Indian Corporations Turn to Domestic Bonds for M&A Financing Amid Favorable Pricing
In August 2025, Indian corporations have increasingly turned to the domestic bond market to finance mergers and acquisitions (M&A), driven by strong demand from capital-rich mutual funds. This trend marks a significant shift from previous reliance on internal funds and equity during the COVID-19 era to leveraging the debt market due to favorable pricing.
This surge in acquisition financing has contributed to a record ₹4.75 trillion in corporate bond sales in 2025, marking a 15% increase over the previous year. Notable transactions include JSW Paints' ₹50 billion bond issuance to acquire Akzo Nobel's Indian unit, Manipal Hospitals' ₹53 billion bond plan for Sahyadri Hospitals, and Torrent Power's consideration of an ₹84 billion bond for L&T's thermal business.
During the COVID-19 era, companies primarily relied on internal funds and equity for acquisitions. The current favorable pricing in the debt market has prompted a move towards bond issuances. Mutual funds, managing over ₹2 trillion in corporate bond funds, are attracted by appealing yield spreads, playing a central role in this financing shift.
JSW Paints, part of the $23 billion JSW Group, has agreed to acquire Dutch company Akzo Nobel's Indian subsidiary in a deal valued at approximately €1.4 billion ($1.64 billion), including debt.
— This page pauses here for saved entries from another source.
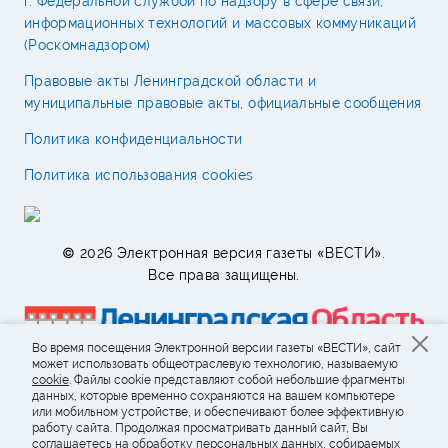
г. Федеральной службой по надзору в сфере связи,
информационных технологий и массовых коммуникаций
(Роскомнадзором)
Правовые акты Ленинградской области и
муниципальные правовые акты, официальные сообщения
Политика конфиденциальности
Политика использования cookies
© 2026 Электронная версия газеты «ВЕСТИ».
Все права защищены.
Во время посещения Электронной версии газеты «ВЕСТИ», сайт
может использовать общеотраслевую технологию, называемую
cookie
. Файлы cookie представляют собой небольшие фрагменты
данных, которые временно сохраняются на вашем компьютере
или мобильном устройстве, и обеспечивают более эффективную
работу сайта. Продолжая просматривать данный сайт, Вы
соглашаетесь на обработку персональных данных, собираемых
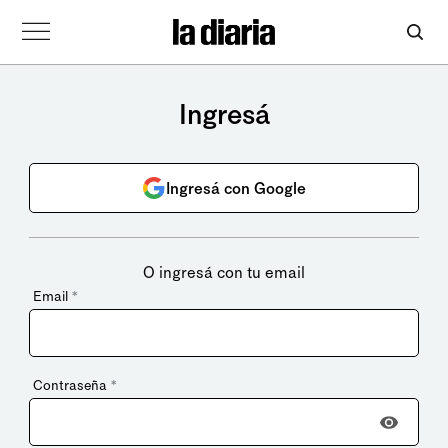
Ingresá
Ingresá con Google
O ingresá con tu email
Email
*
Contraseña
*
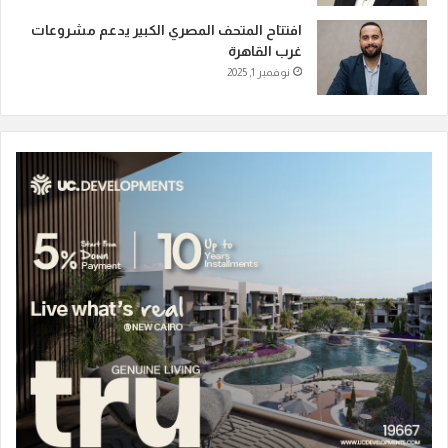
افتتاح المتحف المصري الكبير يدعم مشروعات
غرب القاهرة
نوفمبر 1, 2025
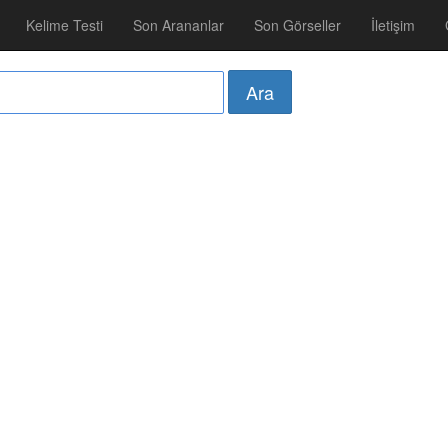
Kelime Testi
Son Arananlar
Son Görseller
İletişim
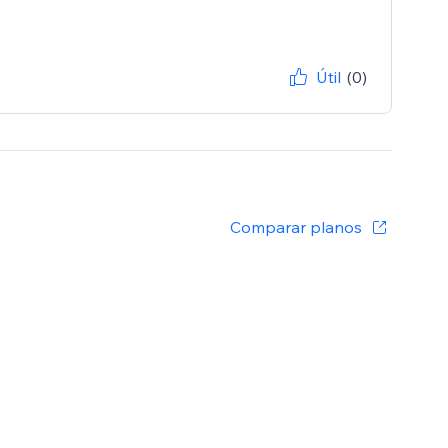
Útil
(0)
Comparar planos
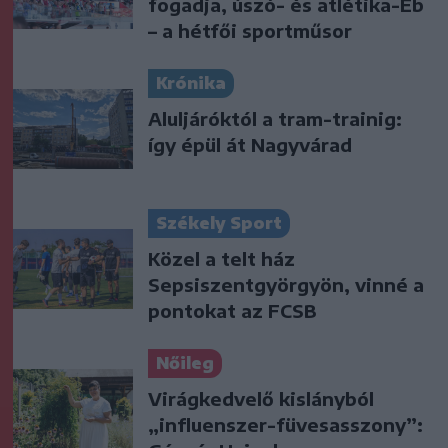
fogadja, úszó- és atlétika-Eb
– a hétfői sportműsor
Krónika
Aluljáróktól a tram-trainig:
így épül át Nagyvárad
Székely Sport
Közel a telt ház
Sepsiszentgyörgyön, vinné a
pontokat az FCSB
Nőileg
Virágkedvelő kislányból
„influenszer-füvesasszony”:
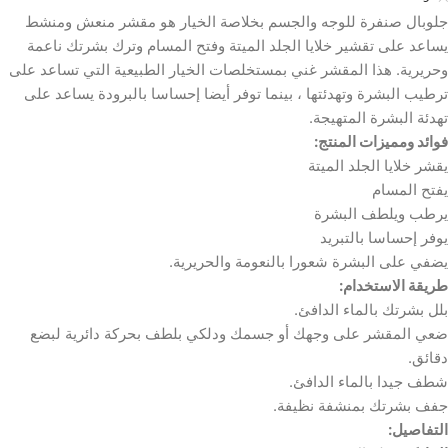
جلوبال صنفرة للوجه والجسم بخلاصة الخيار هو مقشر منعش ومنشط
يساعد على تقشير خلايا الجلد الميتة وفتح المسام وترك بشرتك ناعمة
وحريرية. هذا المقشر غني بمستخلصات الخيار الطبيعية التي تساعد على
ترطيب البشرة وتهدئتها ، بينما توفر أيضا إحساسا بالبرودة يساعد على
تهدئة البشرة المتهيجة.
فوائد ومميزات المنتج:
يقشر خلايا الجلد الميتة
يفتح المسام
يرطب ويلطف البشرة
يوفر إحساسا بالتبريد
يضفي على البشرة شعورا بالنعومة والحريرية.
طريقة الاستخدام:
بلل بشرتك بالماء الدافئ.
ضعي المقشر على وجهك أو جسمك ودلكي بلطف بحركة دائرية لبضع
دقائق.
شطف جيدا بالماء الدافئ.
جفف بشرتك بمنشفة نظيفة.
التفاصيل:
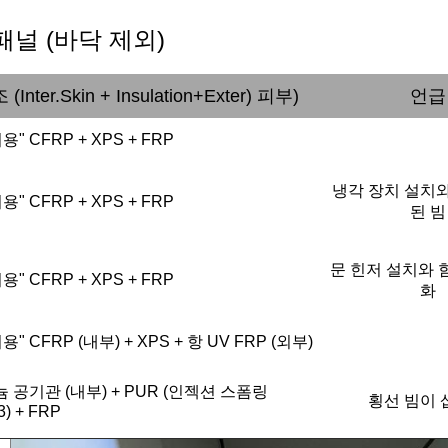
P 패널 (바닥 제외)
(Inter.Skin + Insulation+Exter) 피부
)
언급
용" CFRP + XPS + FRP
냉각 장치 설치와
용" CFRP + XPS + FRP
된 빔
문 힌저 설치와 
용" CFRP + XPS + FRP
화
허용" CFRP (내부) + XPS + 항 UV FRP (외부)
 공기관 (내부) + PUR (인젝션 스폼링
횡선 빔이 
3) + FRP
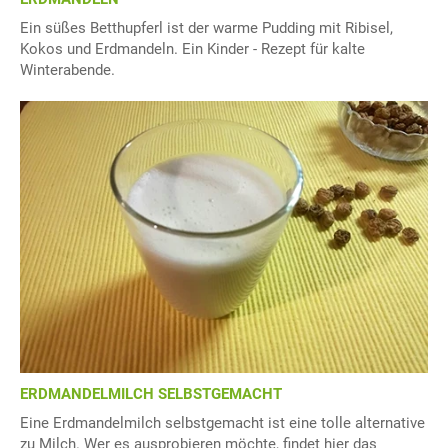
Ein süßes Betthupferl ist der warme Pudding mit Ribisel,
Kokos und Erdmandeln. Ein Kinder - Rezept für kalte
Winterabende.
ERDMANDELMILCH SELBSTGEMACHT
Eine Erdmandelmilch selbstgemacht ist eine tolle alternative
zu Milch. Wer es ausprobieren möchte, findet hier das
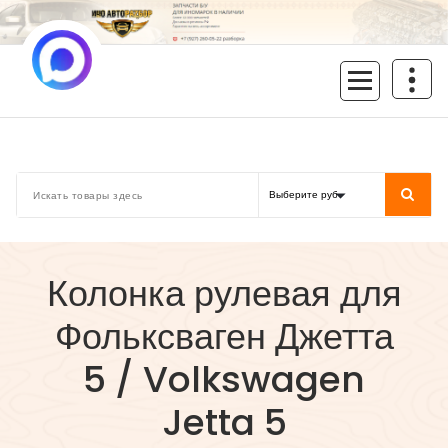
Перейти
к
содержимому
inoavtorazbor.ru
Автозапчасти б/у в наличии
Колонка рулевая для
Фольксваген Джетта
5 / Volkswagen
Jetta 5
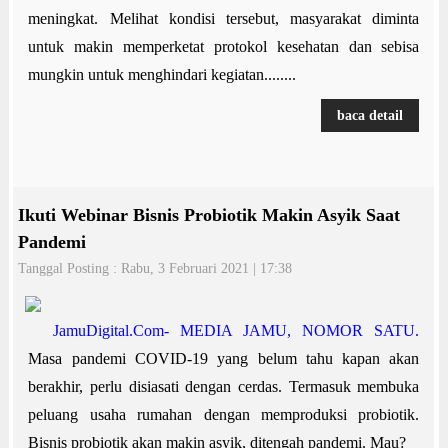
meningkat. Melihat kondisi tersebut, masyarakat diminta
untuk makin memperketat protokol kesehatan dan sebisa
mungkin untuk menghindari kegiatan........
baca detail
Ikuti Webinar Bisnis Probiotik Makin Asyik Saat
Pandemi
Tanggal Posting : Rabu, 3 Februari 2021 | 17:38
JamuDigital.Com- MEDIA JAMU, NOMOR SATU.
Masa pandemi COVID-19 yang belum tahu kapan akan
berakhir, perlu disiasati dengan cerdas. Termasuk membuka
peluang usaha rumahan dengan memproduksi probiotik.
Bisnis probiotik akan makin asyik, ditengah pandemi. Mau?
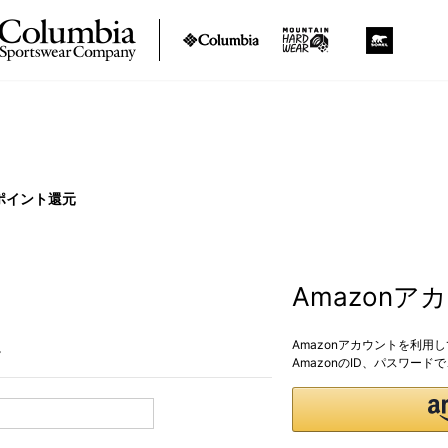
ポイント還元
Amazon
Amazonアカウントを利用
。
AmazonのID、パスワー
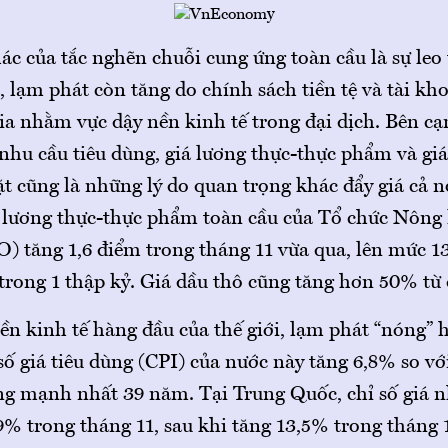
ác của tắc nghẽn chuỗi cung ứng toàn cầu là sự leo
, lạm phát còn tăng do chính sách tiền tệ và tài kho
ia nhằm vực dậy nền kinh tế trong đại dịch. Bên cạ
hu cầu tiêu dùng, giá lương thực-thực phẩm và giá
t cũng là những lý do quan trọng khác đẩy giá cả n
iá lương thực-thực phẩm toàn cầu của Tổ chức Nông
O) tăng 1,6 điểm trong tháng 11 vừa qua, lên mức 1
trong 1 thập kỷ. Giá dầu thô cũng tăng hơn 50% từ
ền kinh tế hàng đầu của thế giới, lạm phát “nóng” 
số giá tiêu dùng (CPI) của nước này tăng 6,8% so v
ng mạnh nhất 39 năm. Tại Trung Quốc, chỉ số giá n
9% trong tháng 11, sau khi tăng 13,5% trong tháng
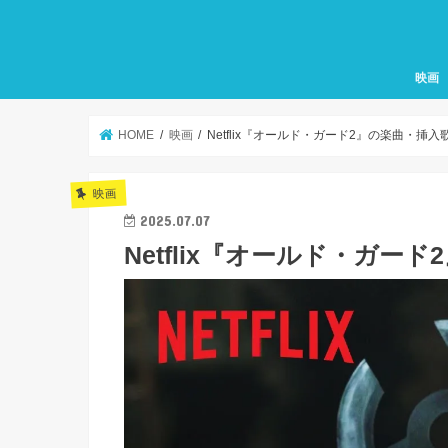
映画
HOME
映画
Netflix『オールド・ガード2』の楽曲・挿
映画
2025.07.07
Netflix『オールド・ガ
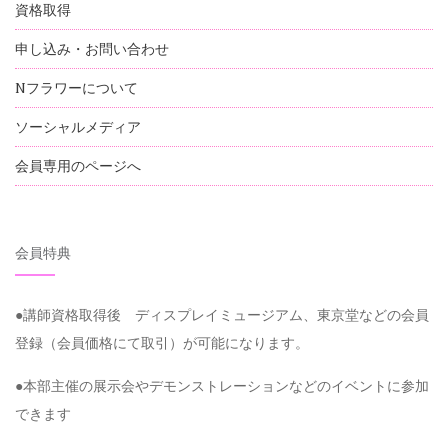
資格取得
申し込み・お問い合わせ
Nフラワーについて
ソーシャルメディア
会員専用のページへ
会員特典
●講師資格取得後 ディスプレイミュージアム、東京堂などの会員
登録（会員価格にて取引）が可能になります。
●本部主催の展示会やデモンストレーションなどのイベントに参加
できます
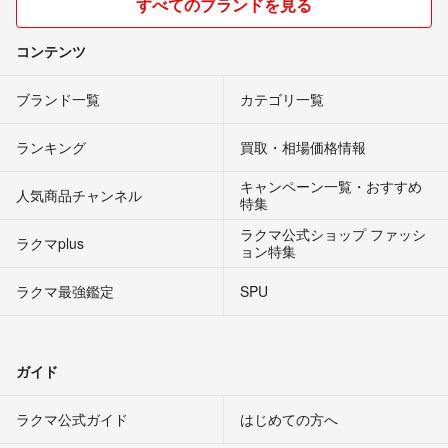
すべてのブランドを見る
コンテンツ
ブランド一覧
カテゴリ一覧
ランキング
買取・相場価格情報
キャンペーン一覧・おすすめ
人気商品チャンネル
特集
ラクマ公式ショップ ファッシ
ラクマplus
ョン特集
ラクマ最強鑑定
SPU
ガイド
ラクマ公式ガイド
はじめての方へ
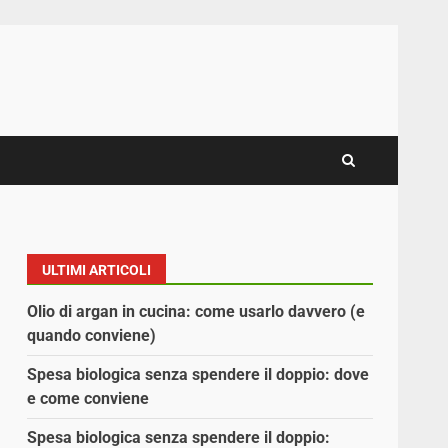
ULTIMI ARTICOLI
Olio di argan in cucina: come usarlo davvero (e
quando conviene)
Spesa biologica senza spendere il doppio: dove
e come conviene
Spesa biologica senza spendere il doppio:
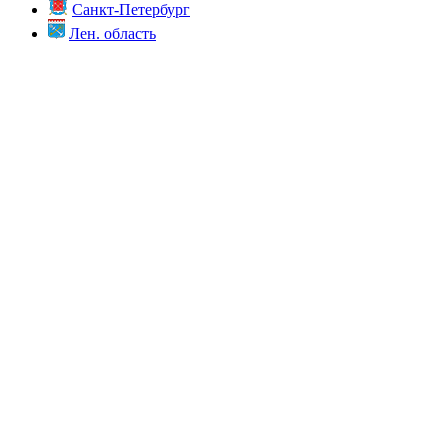
Санкт-Петербург
Лен. область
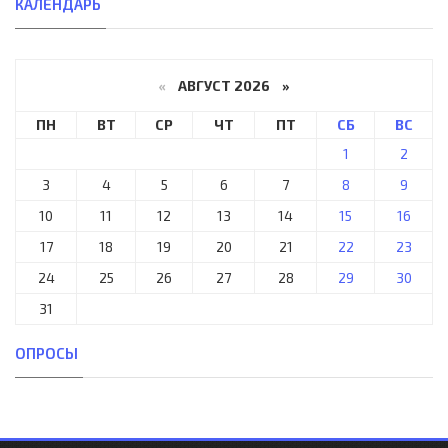
КАЛЕНДАРЬ
«
АВГУСТ 2026 »
ПН
ВТ
СР
ЧТ
ПТ
СБ
ВС
1
2
3
4
5
6
7
8
9
10
11
12
13
14
15
16
17
18
19
20
21
22
23
24
25
26
27
28
29
30
31
ОПРОСЫ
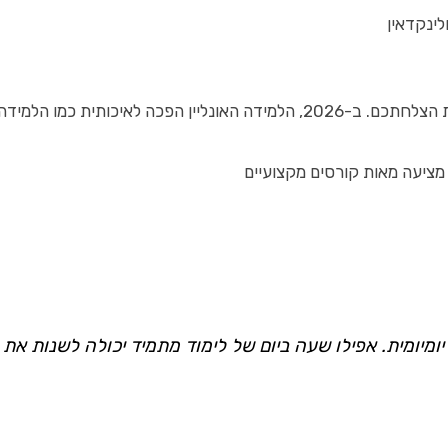
ינקדאין
ידה הפרונטלית, עם יתרונות של גמישות ועלות נמוכה יותר.
ציעה מאות קורסים מקצועיים
ומיומית. אפילו שעה ביום של לימוד מתמיד יכולה לשנות את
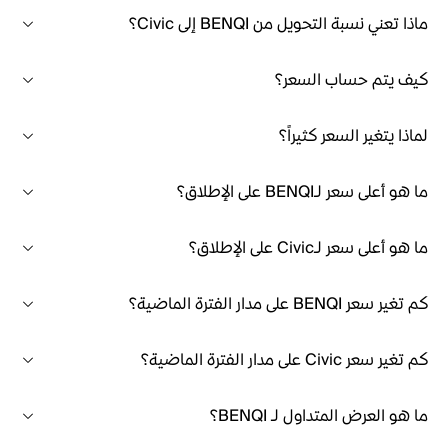
ماذا تعني نسبة التحويل من BENQI إلى Civic؟
كيف يتم حساب السعر؟
لماذا يتغير السعر كثيراً؟
ما هو أعلى سعر لـBENQI على الإطلاق؟
ما هو أعلى سعر لـCivic على الإطلاق؟
كم تغير سعر BENQI على مدار الفترة الماضية؟
كم تغير سعر Civic على مدار الفترة الماضية؟
ما هو العرض المتداول لـ BENQI؟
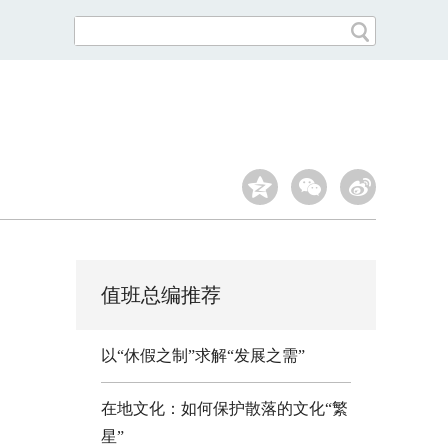
值班总编推荐
以“休假之制”求解“发展之需”
在地文化：如何保护散落的文化“繁
星”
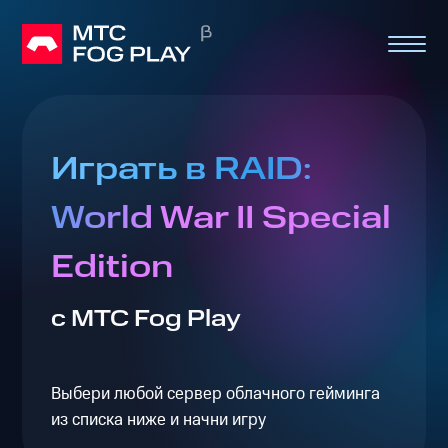
Играть в RAID:
World War II Special
Edition
с МТС Fog Play
Выбери любой сервер облачного гейминга
из списка ниже и начни игру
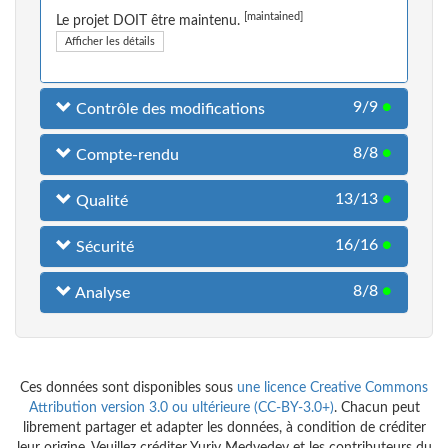
[maintained]
Le projet DOIT être maintenu.
Afficher les détails
9/9
●
Contrôle des modifications
8/8
●
Compte-rendu
13/13
●
Qualité
16/16
●
Sécurité
8/8
●
Analyse
Ces données sont disponibles sous
une licence Creative Commons
Attribution version 3.0 ou ultérieure (CC-BY-3.0+)
. Chacun peut
librement partager et adapter les données, à condition de créditer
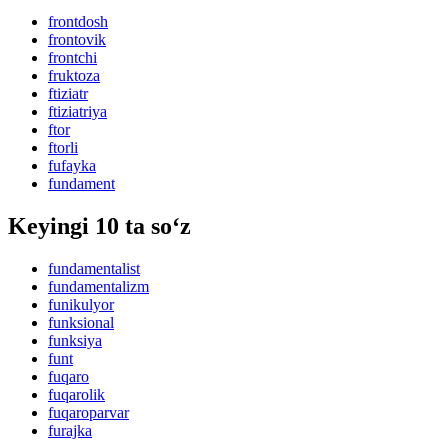
frontdosh
frontovik
frontchi
fruktoza
ftiziatr
ftiziatriya
ftor
ftorli
fufayka
fundament
Keyingi 10 ta so‘z
fundamentalist
fundamentalizm
funikulyor
funksional
funksiya
funt
fuqaro
fuqarolik
fuqaroparvar
furajka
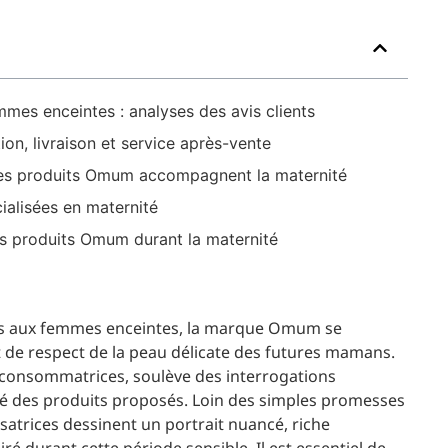
mes enceintes : analyses des avis clients
ion, livraison et service après-vente
les produits Omum accompagnent la maternité
alisées en maternité
 les produits Omum durant la maternité
iés aux femmes enceintes, la marque Omum se
et de respect de la peau délicate des futures mamans.
 consommatrices, soulève des interrogations
alité des produits proposés. Loin des simples promesses
lisatrices dessinent un portrait nuancé, riche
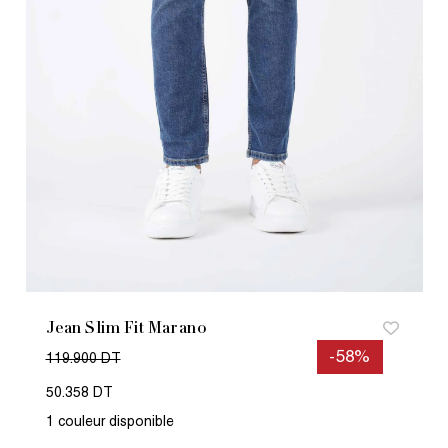
Jean Slim Fit Marano
-58%
119.900 DT
50.358 DT
1 couleur disponible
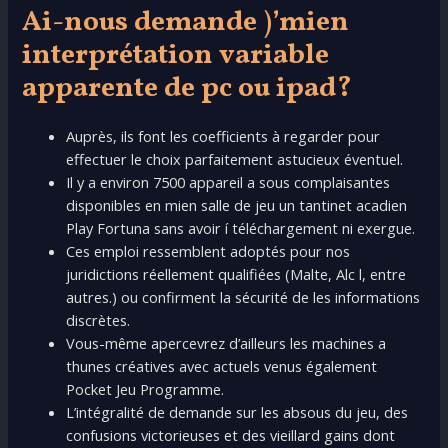
Ai-nous demande )’mien
interprétation variable
apparente de pc ou ipad?
Auprès, ils font les coefficients à regarder pour
effectuer le choix parfaitement astucieux éventuel.
Il y a environ 7500 appareil a sous complaisantes
disponibles en mien salle de jeu un tantinet acadien
Play Fortuna sans avoir í téléchargement ni exergue.
Ces emploi ressemblent adoptés pour nos
juridictions réellement qualifiées (Malte, Alc l, entre
autres.) ou confirment la sécurité de les informations
discrètes.
Vous-même apercevrez d’ailleurs les machines a
thunes créatives avec actuels venus également
Pocket Jeu Programme.
L’intégralité de demande sur les absous du jeu, des
confusions victorieuses et des vieillard gains dont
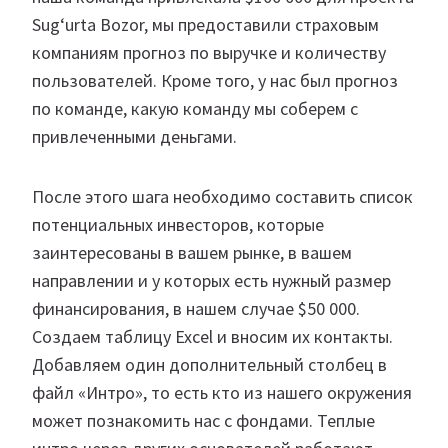
Sug‘urta Bozor, мы предоставили страховым
компаниям прогноз по выручке и количеству
пользователей. Кроме того, у нас был прогноз
по команде, какую команду мы соберем с
привлеченными деньгами.
После этого шага необходимо составить список
потенциальных инвесторов, которые
заинтересованы в вашем рынке, в вашем
направлении и у которых есть нужный размер
финансирования, в нашем случае $50 000.
Создаем таблицу Excel и вносим их контакты.
Добавляем один дополнительный столбец в
файл «Интро», то есть кто из нашего окружения
может познакомить нас с фондами. Теплые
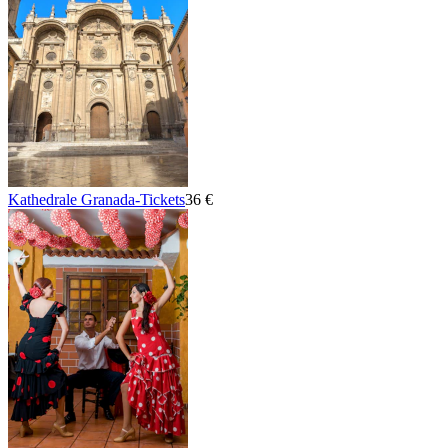
Kathedrale Granada-Tickets
36 €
This move significantly bolsters JSW's presence in the competitive Indian paint market, which is facing challenges such as fluctuating raw material costs, rising competition, and dampening urban consumer spending. The transaction, possibly the largest in India's paint industry, involves JSW purchasing a 74.76% stake in Akzo Nobel India for ₹89.86 billion ($1.05 billion) and launching an open offer for the remaining public-held shares. Akzo Nobel, known for its Dulux brand, had been reviewing its South Asian operations to streamline costs. While the Dutch company will retain its industrial coatings and R&D operations in India, it expects to net €900 million from the sale, which is set to conclude in Q4 2025. Akzo Nobel India’s shares surged over 11% following the announcement but remain down 1.4% year-to-date. Analysts note the acquisition gives JSW a valuable scaling opportunity, though integration challenges may allow rivals to consolidate their positions in the high-end market segment.
Manipal Hospitals plans to raise ₹53 billion through bonds to acquire Sahyadri Hospitals, aiming to expand its footprint in the healthcare sector. Torrent Power is considering an ₹84 billion bond issuance to finance the acquisition of Larsen & Toubro's thermal power business, enhancing its capacity in the energy sector.
"During COVID, acquisitions were largely funded through internal accruals or equity raises, but we are now witnessing a trend where companies are returning to the debt market, and that's largely because the pricing is conducive," said Sunain Mehra, a Mumbai-based investment banker.
Currently, Indian regulations prohibit banks from lending for M&A activities, compelling companies to turn to non-banking financial companies (NBFCs) or issue bonds to secure funds. The State Bank of India (SBI) has formally requested the Reserve Bank of India (RBI) to permit banks to finance corporate acquisitions, suggesting a phased approach beginning with acquisition financing for large listed companies. "We've been formally requesting the regulator... that at least start with some listed companies where the acquisitions are more transparent and are approved by the shareholders," stated Challa Sreenivasulu Setty, Chairperson of the State Bank of India.
The increased use of the bond market for M&A financing reflects a maturing financial ecosystem in India, providing companies with more avenues for growth and expansion. The active participation of mutual funds indicates strong investor confidence in the corporate sector's growth prospects. The push for regulatory changes, such as allowing banks to finance acquisitions, suggests a recognition of the need for more flexible financing options to support corporate growth.
The recent surge in Indian companies utilizing the domestic bond market for M&A financing underscores a significant evolution in corporate financing strategies. This trend not only highlights the growing role of mutual funds but also points to potential regulatory shifts that could further transform the financial landscape.